# My new website....



## rls2002 (May 25, 2006)

Hello all,

My name is Bob Stephenson and I have recently completed my personal website http://www.bobstephensonphotography.com .  Being new to the technologies that I used to create this site I am hopeful that this site functions properly.

Take a look and let me know what you think.   I am looking for constructive critism and advice that I can use to make it a better site. 

While I am a new member to this forum I hope to receive advice that will help me succeed with this site as well as helping others become on this forum become successful in there photographic pursuits

Bob
.


----------



## ahelg (May 27, 2006)

Hey thats a great site you got there. My only thing is that I would have prefeared to have all the photo categories in view when I select gallery. There is more than enough space to show them. But apart from that it's a great site. Did you use Flash?


----------



## 2framesbelowzero (May 27, 2006)

Hi Bob

Some beautiful images you have in your folio. I enjoyed the slideshow experience (although some of the fade-outs are a bit pedestrian..maybe thats down to my processor ?). I think the site looks ok in black, one error (?) or is it intentional - "_Photography may not be used in any form without prior permission. "

the word permission is black and invisible 



_​


----------



## 2framesbelowzero (May 27, 2006)

..sorry i got all screwed-up in the txt editor  

I dont like the animated Bio screen so much. The BG picture is a bit distracting for me. The galleries work nice.. maybe the main pictures
just a tiny bit on the small-side. The shop interface is ok. I found the
expanding Javascript menus on the left a bit fiddly but it was ok after
the second time I viewed something.


----------



## rls2002 (May 27, 2006)

ahelg said:
			
		

> Hey thats a great site you got there. My only thing is that I would have prefeared to have all the photo categories in view when I select gallery. There is more than enough space to show them. But apart from that it's a great site. Did you use Flash?


 
It is Flashlike. I used a product called Namo FreeMotion and their version of ActionScript to build the Flashlike interface. The galleries are dynamically created from a control file. The current number of galleries is only 6 now but I built the program so I could dynamically expand up to 40 galleries using the control file if I wanted to.

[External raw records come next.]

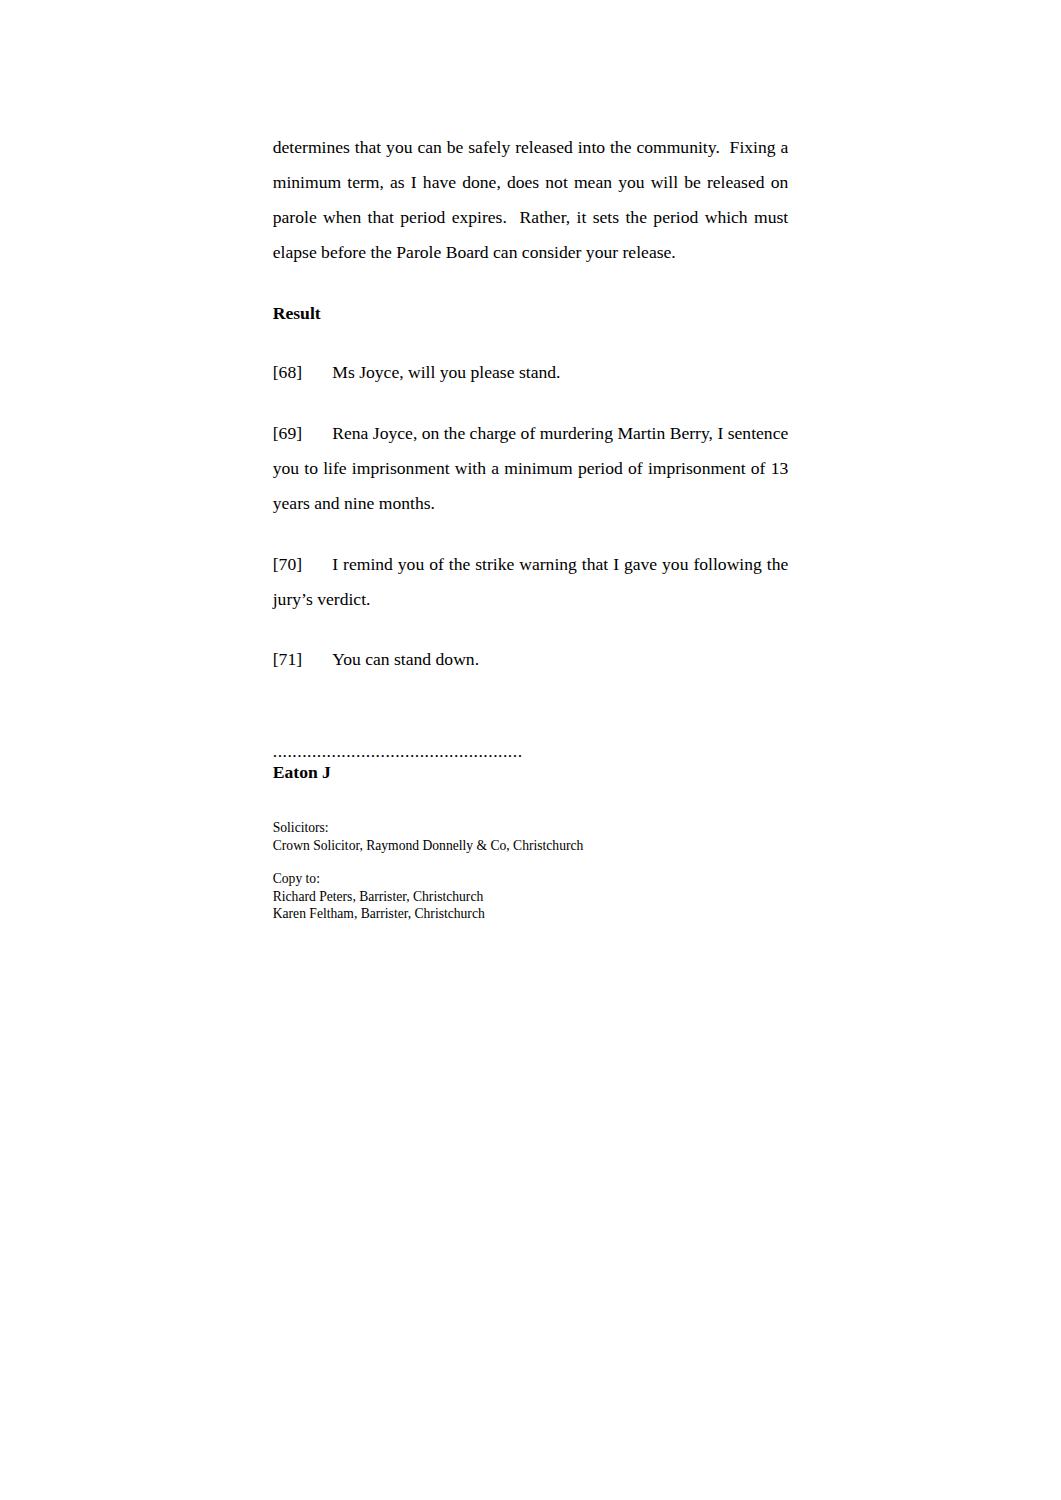determines that you can be safely released into the community. Fixing a minimum term, as I have done, does not mean you will be released on parole when that period expires. Rather, it sets the period which must elapse before the Parole Board can consider your release.
Result
[68] Ms Joyce, will you please stand.
[69] Rena Joyce, on the charge of murdering Martin Berry, I sentence you to life imprisonment with a minimum period of imprisonment of 13 years and nine months.
[70] I remind you of the strike warning that I gave you following the jury’s verdict.
[71] You can stand down.
...................................................
Eaton J
Solicitors:
Crown Solicitor, Raymond Donnelly & Co, Christchurch
Copy to:
Richard Peters, Barrister, Christchurch
Karen Feltham, Barrister, Christchurch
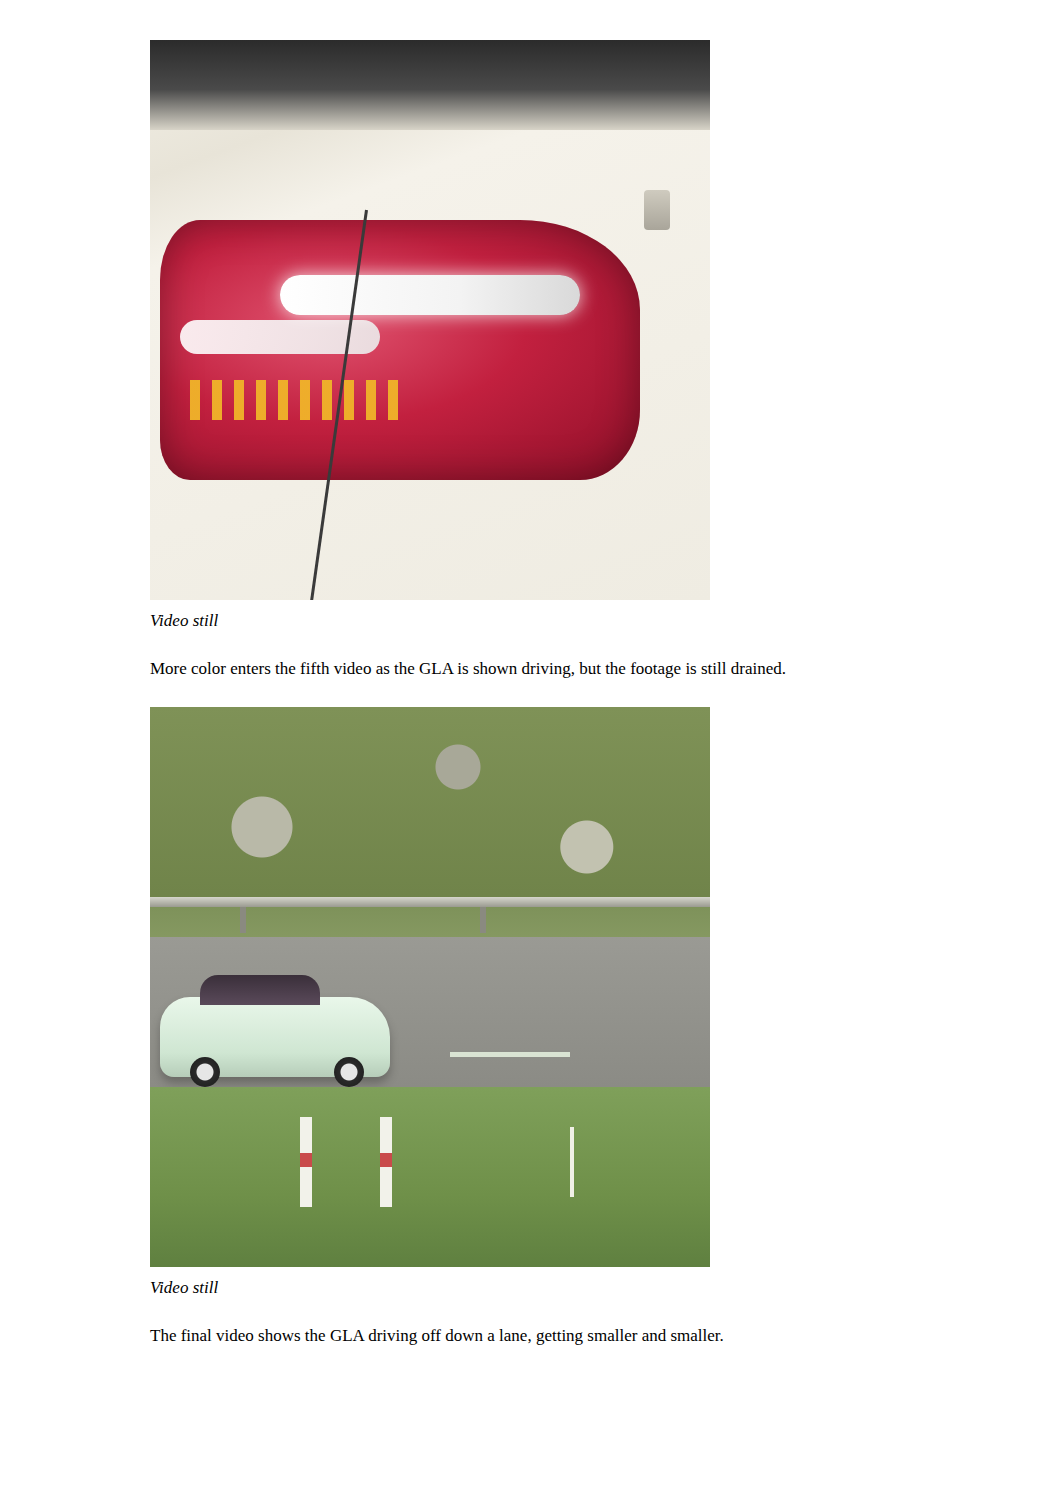Video still
More color enters the fifth video as the GLA is shown driving, but the footage is still drained.
Video still
The final video shows the GLA driving off down a lane, getting smaller and smaller.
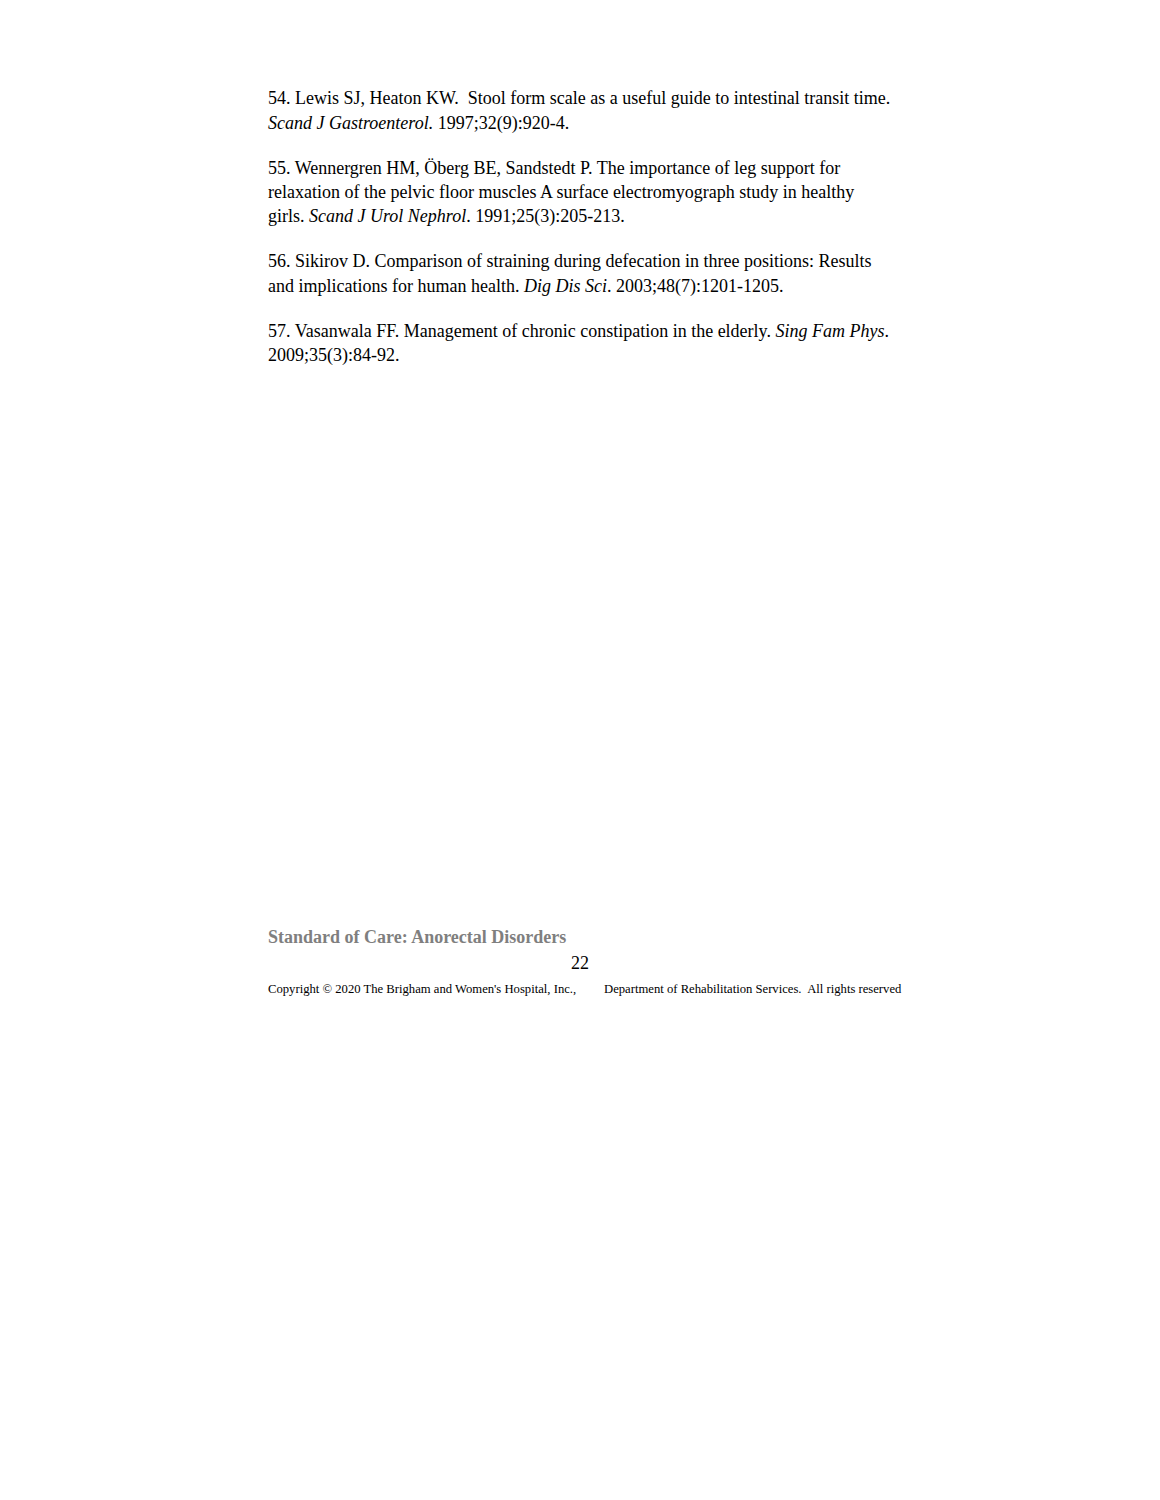54. Lewis SJ, Heaton KW. Stool form scale as a useful guide to intestinal transit time. Scand J Gastroenterol. 1997;32(9):920-4.
55. Wennergren HM, Öberg BE, Sandstedt P. The importance of leg support for relaxation of the pelvic floor muscles A surface electromyograph study in healthy girls. Scand J Urol Nephrol. 1991;25(3):205-213.
56. Sikirov D. Comparison of straining during defecation in three positions: Results and implications for human health. Dig Dis Sci. 2003;48(7):1201-1205.
57. Vasanwala FF. Management of chronic constipation in the elderly. Sing Fam Phys. 2009;35(3):84-92.
Standard of Care: Anorectal Disorders
22
Copyright © 2020 The Brigham and Women's Hospital, Inc., Department of Rehabilitation Services. All rights reserved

I don't particularly like the behavior of the galleries either. Probabably need to revisit this interface.

Bob


----------



## rls2002 (May 27, 2006)

2framesbelowzero said:
			
		

> ..sorry i got all screwed-up in the txt editor
> 
> I dont like the animated Bio screen so much. The BG picture is a bit distracting for me. The galleries work nice.. maybe the main pictures
> just a tiny bit on the small-side. The shop interface is ok. I found the
> ...


 

Thanks for the nice words about my photographs. After all the websire is just a vehicle for sharing them with others.

Your computer is fine the slideshow is just plain slow.

Would it be better if the Bio BG picture were to completely fade away or just remove the BG picture behind the Bio completely?

Bob


----------



## 2framesbelowzero (May 27, 2006)

My personal preference would be for a text-only biog screen.


----------



## 2framesbelowzero (May 27, 2006)

2framesbelowzeroThe galleries work nice.. maybe the main pictures are just a tiny bit on the small-side.[/quote said:
			
		

> btw
> I like the size of the intro images in the slideshow. I meant the gallery
> pictures in my previous comment.
> 
> :thumbup:


----------



## ahelg (May 28, 2006)

I actually quite like the bio screen. I think i works well. But maybe it's just me.


----------



## Simon (May 28, 2006)

Nice site but the background image is very distracting, I would just use plain colour, maybe black or even dark grey.


----------